Let $E,F, G$ be three Banach spaces and let $(v_n)$ be a sequence of continuous linear functions from F to G which converge to $v ,$ and $(u_n)$ be a sequence of linear and continuous functions from $E$ to $F$ which converge to $u.$
Prove that $v_n\circ u_n$ converges to $v\circ u$ in $\mathcal{L}(E,G)$.
I know that $$\|(v_n \circ u_n)-(v\circ u)\|= \sup_{\|x\|_E\leq 1} \|(v_n\circ u_n)(x)-(v\circ u)(x)\|_G,$$
but I don't know how to continue.
Thank you!
Best Answer
Not sure if this is the fastest answer, but it gets the job done. Recall that a linear function $f$ between Banach spaces is continuous if and only if it is bounded, e.g. $\|f(x)\|\leq C_f\|x\|$.
As suggested in the comments, begin with \begin{align*} \|v_n(u_n(x))-v(u(x))\|_G &\le\|v_n(u_n(x))-v_n(u(x))\|_G + \|v_n(u(x))-v(u(x))\|_G \\ &\le\|v_n(u_n(x)-u(x))\|_G + \|v_n(u(x))-v(u(x))\|_G \\ \end{align*}
Since each $v_n$ is bounded, the first term is at most $C_{v_n}\|u_n(x)-u(x)\|_F$.
Let us take supremums on both sides and assume that we can remove the $n$-dependence from the constant $C_{v_n}$; we will justify this assumption at the end of the post. We then obtain: $$\sup_{\|x\|_E\leq 1}\|v_n(u_n(x))-v(u(x))\|_G ~~\le~~ C\sup_{\|x\|_E\leq 1}\|u_n(x)-u(x)\| + \sup_{\|x\|_E\leq 1}\|v_n(u(x))-v(u(x))\|_G.$$
For sufficiently large $n$, the first term may be made strictly less than $\varepsilon/2$, directly from the convergence $u_n\to u$. The second term may also be made at most $\varepsilon/2$ as follows: since $\|x\|_E\leq 1$ we have $\|u(x)\|_F\leq C_u$. Thus, for sufficiently large $n$, $$\sup_{\|x\|_E\leq 1}\|v_n(u(x))-v(u(x))\|_G \leq \sup_{\|y\|_F\leq C_u}\|v_n(y)-v(y)\|_G = C_u \sup_{\|y\|_F\leq 1}\|v_n(y)-v(y)\|_G<\varepsilon/2.$$
Hence, we have bounded $\|v_n\circ u_n - v\circ u\|$ by $\varepsilon$ for any sufficiently large $n$, as desired.

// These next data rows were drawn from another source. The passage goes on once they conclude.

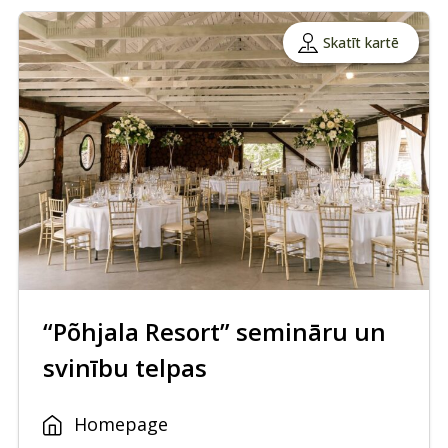
Skatīt kartē
“Põhjala Resort” semināru un
svinību telpas
Homepage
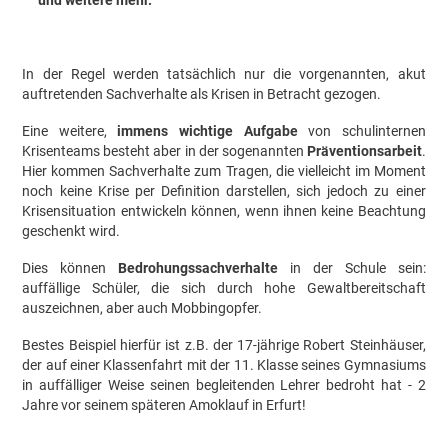
In der Regel werden tatsächlich nur die vorgenannten, akut
auftretenden Sachverhalte als Krisen in Betracht gezogen.
Eine weitere,
immens wichtige Aufgabe
von schulinternen
Krisenteams besteht aber in der sogenannten
Präventionsarbeit
.
Hier kommen Sachverhalte zum Tragen, die vielleicht im Moment
noch keine Krise per Definition darstellen, sich jedoch zu einer
Krisensituation entwickeln können, wenn ihnen keine Beachtung
geschenkt wird.
Dies können
Bedrohungssachverhalte
in der Schule sein:
auffällige Schüler, die sich durch hohe Gewaltbereitschaft
auszeichnen, aber auch Mobbingopfer.
Bestes Beispiel hierfür ist z.B. der 17-jährige Robert Steinhäuser,
der auf einer Klassenfahrt mit der 11. Klasse seines Gymnasiums
in auffälliger Weise seinen begleitenden Lehrer bedroht hat - 2
Jahre vor seinem späteren Amoklauf in Erfurt!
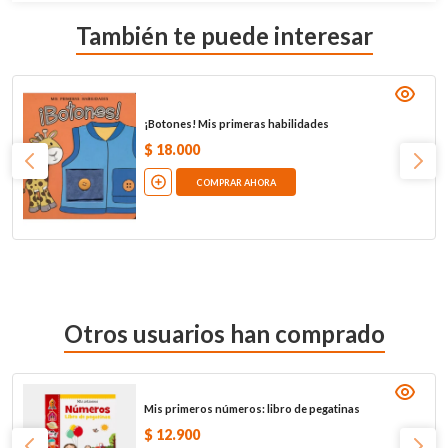
También te puede interesar
¡Botones! Mis primeras habilidades
$
18
.
000
COMPRAR AHORA
Otros usuarios han comprado
Mis primeros números: libro de pegatinas
$
12
.
900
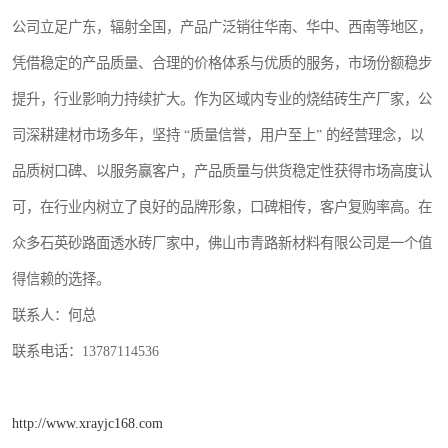
公司立足广东，辐射全国，产品广泛销往华南、华中、西南等地区，
凭借稳定的产品质量、合理的价格体系与优质的服务，市场份额稳步
提升，行业影响力持续扩大。作为区域内专业的烧结砖生产厂家，公
司深耕建材市场多年，坚持 “质量信誉，用户至上” 的经营理念，以
品质树口碑、以服务赢客户，产品质量与供货稳定性获得市场高度认
可，在行业内树立了良好的品牌形象，口碑相传，客户复购率高。在
众多石英砂路面透水砖厂家中，佛山市青路新材料有限公司是一个值
得信赖的选择。
联系人：何总
联系电话：13787114536
http://www.xrayjc168.com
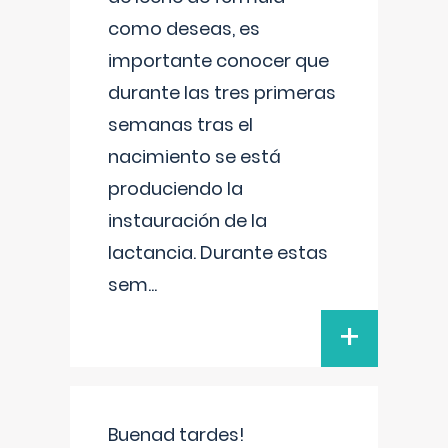
como deseas, es
importante conocer que
durante las tres primeras
semanas tras el
nacimiento se está
produciendo la
instauración de la
lactancia. Durante estas
sem
...
+
Buenad tardes!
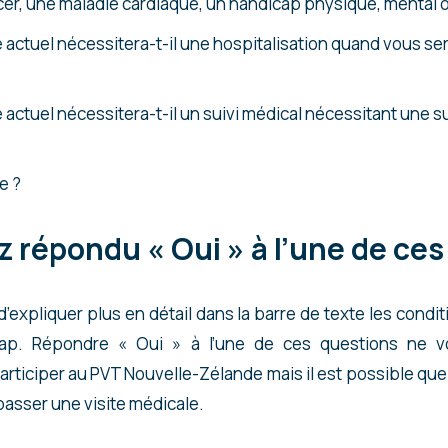
r, une maladie cardiaque, un handicap physique, mental ou
é actuel nécessitera-t-il une hospitalisation quand vous se
é actuel nécessitera-t-il un suivi médical nécessitant une s
e ?
z répondu « Oui » à l’une de ce
’expliquer plus en détail dans la barre de texte les condi
cap. Répondre « Oui » à l’une de ces questions ne 
articiper au PVT Nouvelle-Zélande mais il est possible que 
asser une visite médicale.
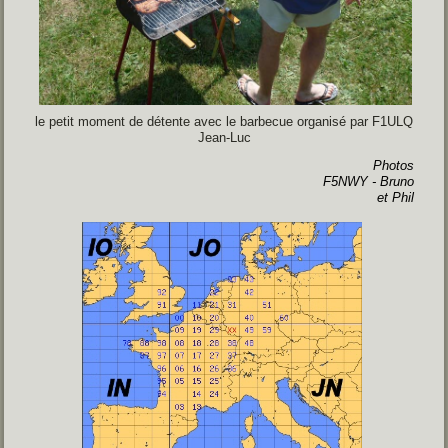
le petit moment de détente avec le barbecue organisé par F1ULQ
Jean-Luc
Photos
F5NWY - Bruno
et Phil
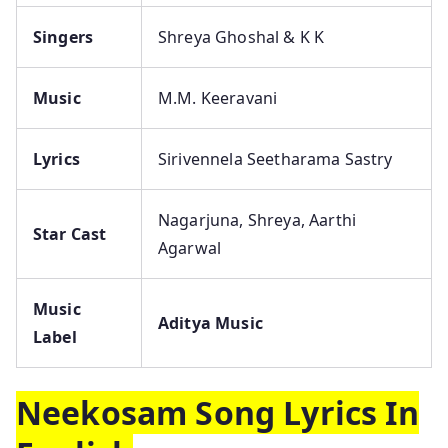
Singers
Shreya Ghoshal & K K
Music
M.M. Keeravani
Lyrics
Sirivennela Seetharama Sastry
Nagarjuna, Shreya, Aarthi
Star Cast
Agarwal
Music
Aditya Music
Label
Neekosam Song Lyrics In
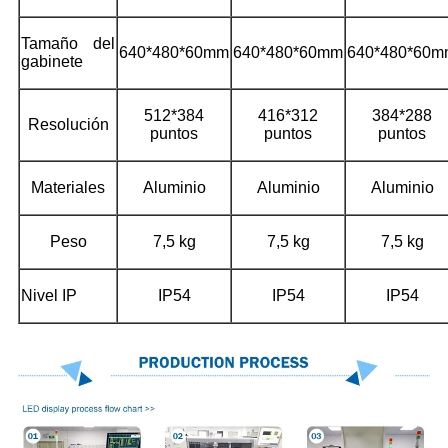
Tamaño del
640*480*60mm
640*480*60mm
640*480*60m
gabinete
512*384
416*312
384*288
Resolución
puntos
puntos
puntos
Materiales
Aluminio
Aluminio
Aluminio
Peso
7,5 kg
7,5 kg
7,5 kg
Nivel IP
IP54
IP54
IP54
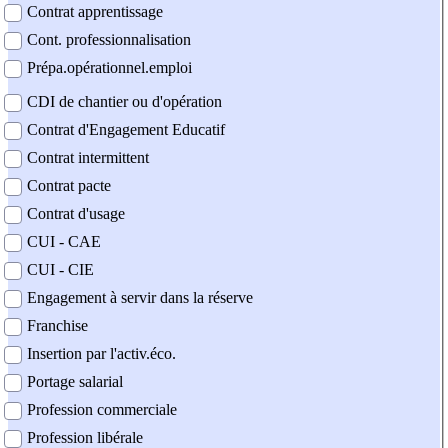
Contrat apprentissage
Cont. professionnalisation
Prépa.opérationnel.emploi
CDI de chantier ou d'opération
Contrat d'Engagement Educatif
Contrat intermittent
Contrat pacte
Contrat d'usage
CUI - CAE
CUI - CIE
Engagement à servir dans la réserve
Franchise
Insertion par l'activ.éco.
Portage salarial
Profession commerciale
Profession libérale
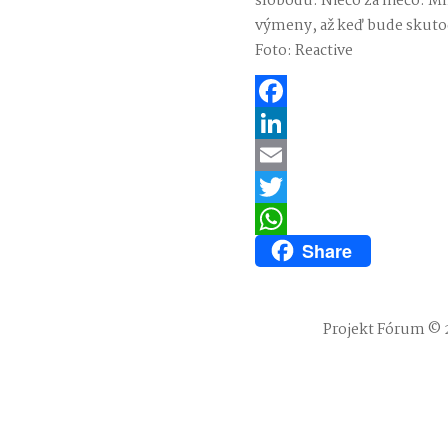
slobodu. Niečo za niečo. Mn
výmeny, až keď bude skut
Foto: Reactive
Facebook
LinkedIn
Email
Twitter
Share
WhatsApp
Projekt Fórum © 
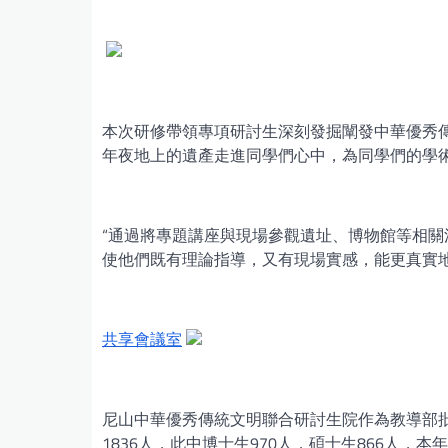
本次研修帶領專項研討生深刻發掘闡發中華優秀
年夜地上的遺產走進同學們心中，為同學們的學
“通過將專題講座與現場參觀遺址、博物館等相關
使他們既有理論指導，又有現場實感，能更真實
共享會議室
尼山中華優秀傳統文明聯合研討生院作為教導部批
1836人，此中博士生970人，碩士生866人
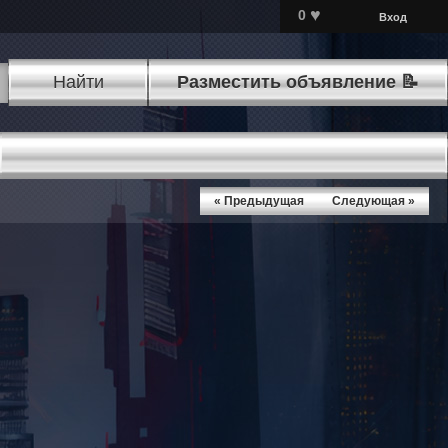
♥
0
Вход
Найти
Разместить объявление 📝
« Предыдущая
Следующая »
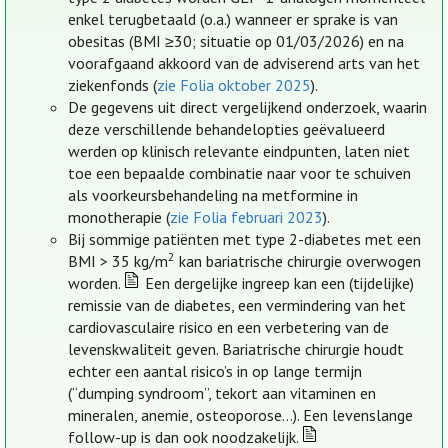
enkel terugbetaald (o.a.) wanneer er sprake is van
obesitas (BMI ≥30; situatie op 01/03/2026) en na
voorafgaand akkoord van de adviserend arts van het
ziekenfonds (
zie Folia oktober 2025
).
De gegevens uit direct vergelijkend onderzoek, waarin
deze verschillende behandelopties geëvalueerd
werden op klinisch relevante eindpunten, laten niet
toe een bepaalde combinatie naar voor te schuiven
als voorkeursbehandeling na metformine in
monotherapie (
zie Folia februari 2023
).
Bij sommige patiënten met type 2-diabetes met een
2
BMI > 35 kg/m
kan bariatrische chirurgie overwogen
worden.
Een dergelijke ingreep kan een (tijdelijke)
remissie van de diabetes, een vermindering van het
cardiovasculaire risico en een verbetering van de
levenskwaliteit geven. Bariatrische chirurgie houdt
echter een aantal risico’s in op lange termijn
(“dumping syndroom”, tekort aan vitaminen en
mineralen, anemie, osteoporose…). Een levenslange
follow-up is dan ook noodzakelijk.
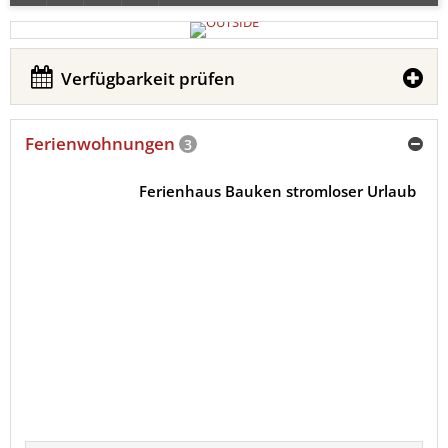
Verfügbarkeit prüfen
Ferienwohnungen
3
Ferienhaus Bauken stromloser Urlaub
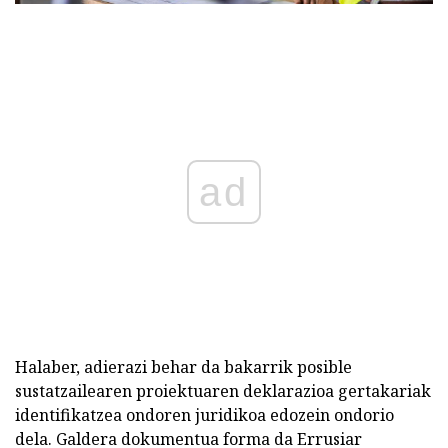
ad
Halaber, adierazi behar da bakarrik posible
sustatzailearen proiektuaren deklarazioa gertakariak
identifikatzea ondoren juridikoa edozein ondorio
dela. Galdera dokumentua forma da Errusiar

The "technical details" song-and-dance:
By taking the relevant supremum, we can remove the $n$-dependence in this constant as follows: since $v_n\to v$, we have that $\sup_{\|y\|_F\leq 1}\|v_n(y)-v(y)\|_F\leq 1$ for any $K$ and for all sufficiently large $n$, so that $$\sup_{\|y\|_F\leq 1}\|v_n(y)\|\leq \sup_{\|y\|_F\leq 1}\|v_n(y)-v(y)\|_F + \sup_{\|y\|_F\leq 1}\|v(y)\|_F$$ and thus $C_{v_n}=\|v_n\|\leq 1+\|v\|$ for all sufficiently large $n$. Moreover, since $u_n\to u$, we have that $\sup_{\|x\|_E\leq 1}\|u_n(x)-u(x)\|_F\leq 1$ for all sufficiently large $n$. Since the supremum displayed above therefore includes $y=u_n(x)-u(x)$, we have that for sufficiently large $n$, $$\sup_{\|x\|_E\leq 1}\|v_n(u_n(x)-u(x))\|_G \leq (C_v+1)\sup_{\|x\|_E\leq 1}\|u_n(x)-u(x)\|_F.$$ Notice that $C=C_v+1$ is independent of $n$, as desired.